**WHAT TO PRODUCE:**
How many lines of the material below contain the string "started"? Matching is case-sensitive; reply with the number only.

*** AVAILABLE DATA Section Begins ***

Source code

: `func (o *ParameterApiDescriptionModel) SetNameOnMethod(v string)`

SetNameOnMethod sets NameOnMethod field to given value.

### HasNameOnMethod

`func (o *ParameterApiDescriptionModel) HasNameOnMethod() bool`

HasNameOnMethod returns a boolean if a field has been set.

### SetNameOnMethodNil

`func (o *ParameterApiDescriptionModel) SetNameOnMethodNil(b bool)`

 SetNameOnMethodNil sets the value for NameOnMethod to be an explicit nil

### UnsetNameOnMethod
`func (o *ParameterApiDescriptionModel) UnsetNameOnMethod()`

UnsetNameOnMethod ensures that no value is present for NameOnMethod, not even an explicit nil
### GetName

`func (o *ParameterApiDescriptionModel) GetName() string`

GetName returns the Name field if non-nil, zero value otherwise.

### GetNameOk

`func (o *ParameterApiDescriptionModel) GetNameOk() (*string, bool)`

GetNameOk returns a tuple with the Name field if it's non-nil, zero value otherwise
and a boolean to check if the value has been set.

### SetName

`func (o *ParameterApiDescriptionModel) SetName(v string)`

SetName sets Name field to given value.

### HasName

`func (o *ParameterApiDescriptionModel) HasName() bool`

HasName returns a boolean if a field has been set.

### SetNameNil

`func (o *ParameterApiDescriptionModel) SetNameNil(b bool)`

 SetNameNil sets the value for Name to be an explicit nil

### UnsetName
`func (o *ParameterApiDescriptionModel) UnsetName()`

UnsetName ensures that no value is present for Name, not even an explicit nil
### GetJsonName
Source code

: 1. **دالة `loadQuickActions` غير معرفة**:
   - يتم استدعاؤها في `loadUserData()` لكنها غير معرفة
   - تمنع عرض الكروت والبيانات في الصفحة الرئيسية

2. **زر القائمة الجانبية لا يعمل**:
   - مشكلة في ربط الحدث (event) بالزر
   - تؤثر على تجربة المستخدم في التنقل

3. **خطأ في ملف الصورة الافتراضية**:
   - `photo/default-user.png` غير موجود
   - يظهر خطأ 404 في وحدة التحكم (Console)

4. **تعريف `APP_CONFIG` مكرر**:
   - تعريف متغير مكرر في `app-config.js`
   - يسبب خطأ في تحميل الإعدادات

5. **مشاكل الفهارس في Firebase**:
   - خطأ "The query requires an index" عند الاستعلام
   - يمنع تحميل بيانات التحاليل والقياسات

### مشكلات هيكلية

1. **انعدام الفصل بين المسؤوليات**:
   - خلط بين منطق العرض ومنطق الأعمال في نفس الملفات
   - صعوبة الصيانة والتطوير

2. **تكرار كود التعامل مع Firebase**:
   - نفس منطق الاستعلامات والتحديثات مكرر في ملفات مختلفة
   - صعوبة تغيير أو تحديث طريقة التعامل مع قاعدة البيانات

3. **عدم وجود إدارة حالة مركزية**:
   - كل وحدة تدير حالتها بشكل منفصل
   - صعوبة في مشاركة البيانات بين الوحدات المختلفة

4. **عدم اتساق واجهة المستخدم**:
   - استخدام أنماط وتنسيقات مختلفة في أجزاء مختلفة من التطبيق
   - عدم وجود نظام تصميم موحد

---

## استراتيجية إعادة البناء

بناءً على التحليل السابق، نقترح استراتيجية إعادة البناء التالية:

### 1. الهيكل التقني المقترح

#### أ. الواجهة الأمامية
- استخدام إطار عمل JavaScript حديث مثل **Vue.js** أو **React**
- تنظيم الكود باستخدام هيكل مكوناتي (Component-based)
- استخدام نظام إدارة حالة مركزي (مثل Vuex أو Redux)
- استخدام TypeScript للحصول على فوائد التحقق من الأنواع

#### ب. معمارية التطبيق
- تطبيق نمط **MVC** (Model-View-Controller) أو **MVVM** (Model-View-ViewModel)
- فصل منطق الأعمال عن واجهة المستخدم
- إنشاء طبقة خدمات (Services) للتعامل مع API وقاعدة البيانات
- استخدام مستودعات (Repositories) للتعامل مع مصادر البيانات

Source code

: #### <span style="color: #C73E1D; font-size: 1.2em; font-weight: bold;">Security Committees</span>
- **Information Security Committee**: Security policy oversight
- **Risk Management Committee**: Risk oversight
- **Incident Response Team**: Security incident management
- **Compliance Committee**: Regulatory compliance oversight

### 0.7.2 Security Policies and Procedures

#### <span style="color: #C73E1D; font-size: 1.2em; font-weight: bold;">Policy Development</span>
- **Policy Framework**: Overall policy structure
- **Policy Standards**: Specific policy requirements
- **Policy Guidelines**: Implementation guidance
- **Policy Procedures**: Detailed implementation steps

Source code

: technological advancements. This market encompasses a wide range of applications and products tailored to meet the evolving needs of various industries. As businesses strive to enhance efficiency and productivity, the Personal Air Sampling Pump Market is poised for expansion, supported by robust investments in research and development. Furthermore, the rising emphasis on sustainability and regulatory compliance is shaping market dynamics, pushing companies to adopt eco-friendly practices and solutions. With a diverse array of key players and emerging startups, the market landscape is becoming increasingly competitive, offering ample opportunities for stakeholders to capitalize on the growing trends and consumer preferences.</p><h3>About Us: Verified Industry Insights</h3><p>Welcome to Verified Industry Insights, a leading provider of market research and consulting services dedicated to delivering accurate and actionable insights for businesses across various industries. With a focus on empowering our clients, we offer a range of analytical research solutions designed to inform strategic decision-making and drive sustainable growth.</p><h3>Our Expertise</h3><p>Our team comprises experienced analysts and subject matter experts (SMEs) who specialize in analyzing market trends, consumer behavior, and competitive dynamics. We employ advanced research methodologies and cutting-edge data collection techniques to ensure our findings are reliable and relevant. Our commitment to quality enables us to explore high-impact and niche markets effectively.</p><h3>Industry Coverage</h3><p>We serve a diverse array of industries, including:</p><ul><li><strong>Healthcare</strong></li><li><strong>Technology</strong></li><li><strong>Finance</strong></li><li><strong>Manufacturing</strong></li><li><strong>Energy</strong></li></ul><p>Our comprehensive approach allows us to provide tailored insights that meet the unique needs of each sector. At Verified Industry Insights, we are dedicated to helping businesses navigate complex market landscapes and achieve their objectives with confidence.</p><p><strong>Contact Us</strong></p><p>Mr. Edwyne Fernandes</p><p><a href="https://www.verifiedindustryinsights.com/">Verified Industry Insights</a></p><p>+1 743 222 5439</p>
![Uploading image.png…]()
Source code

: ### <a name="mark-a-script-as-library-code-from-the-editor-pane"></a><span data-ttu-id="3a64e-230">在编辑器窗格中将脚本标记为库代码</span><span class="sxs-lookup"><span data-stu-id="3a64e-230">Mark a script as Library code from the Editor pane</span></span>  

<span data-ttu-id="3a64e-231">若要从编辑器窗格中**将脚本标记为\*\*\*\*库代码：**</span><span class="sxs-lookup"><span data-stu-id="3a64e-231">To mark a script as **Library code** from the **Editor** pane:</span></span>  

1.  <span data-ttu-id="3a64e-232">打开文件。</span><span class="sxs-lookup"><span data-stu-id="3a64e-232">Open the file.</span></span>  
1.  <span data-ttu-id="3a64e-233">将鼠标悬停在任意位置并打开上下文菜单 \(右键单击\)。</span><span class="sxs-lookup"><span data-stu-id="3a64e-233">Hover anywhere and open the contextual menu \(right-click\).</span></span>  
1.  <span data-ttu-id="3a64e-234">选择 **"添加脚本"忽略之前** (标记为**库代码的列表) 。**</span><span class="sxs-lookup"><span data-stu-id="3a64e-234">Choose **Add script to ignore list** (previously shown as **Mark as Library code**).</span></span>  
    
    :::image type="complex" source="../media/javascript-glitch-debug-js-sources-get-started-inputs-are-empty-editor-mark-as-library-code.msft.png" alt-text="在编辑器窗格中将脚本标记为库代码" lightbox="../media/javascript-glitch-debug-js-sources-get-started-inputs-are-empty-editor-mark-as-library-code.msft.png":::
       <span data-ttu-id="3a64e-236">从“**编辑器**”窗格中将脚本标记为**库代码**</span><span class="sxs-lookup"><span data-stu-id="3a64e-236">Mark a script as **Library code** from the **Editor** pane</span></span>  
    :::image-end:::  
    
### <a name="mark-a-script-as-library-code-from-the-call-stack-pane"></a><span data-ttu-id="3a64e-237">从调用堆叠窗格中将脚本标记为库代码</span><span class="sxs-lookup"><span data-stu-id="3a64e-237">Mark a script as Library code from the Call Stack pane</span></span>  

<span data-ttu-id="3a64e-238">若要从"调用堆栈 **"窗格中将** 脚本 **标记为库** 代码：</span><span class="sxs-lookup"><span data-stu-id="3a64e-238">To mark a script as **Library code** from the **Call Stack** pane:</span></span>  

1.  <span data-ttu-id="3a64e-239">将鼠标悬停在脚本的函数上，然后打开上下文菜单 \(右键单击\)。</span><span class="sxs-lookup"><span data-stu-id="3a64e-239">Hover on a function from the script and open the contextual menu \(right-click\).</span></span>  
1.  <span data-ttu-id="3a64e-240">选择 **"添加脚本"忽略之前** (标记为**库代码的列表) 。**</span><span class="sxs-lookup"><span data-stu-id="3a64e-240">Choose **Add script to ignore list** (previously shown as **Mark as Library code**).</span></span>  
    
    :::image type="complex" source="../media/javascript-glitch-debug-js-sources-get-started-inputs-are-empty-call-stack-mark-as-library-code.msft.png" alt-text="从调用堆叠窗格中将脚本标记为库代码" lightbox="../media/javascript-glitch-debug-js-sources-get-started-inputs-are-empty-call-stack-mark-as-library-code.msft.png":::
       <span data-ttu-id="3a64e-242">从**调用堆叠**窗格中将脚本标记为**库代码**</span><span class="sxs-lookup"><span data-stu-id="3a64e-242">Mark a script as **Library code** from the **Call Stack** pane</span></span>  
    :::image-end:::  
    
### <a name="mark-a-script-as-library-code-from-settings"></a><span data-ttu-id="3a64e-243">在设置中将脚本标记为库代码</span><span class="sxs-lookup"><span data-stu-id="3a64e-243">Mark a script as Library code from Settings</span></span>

*** AVAILABLE DATA Section Ends ***

**EXPECTED OUTPUT:**
2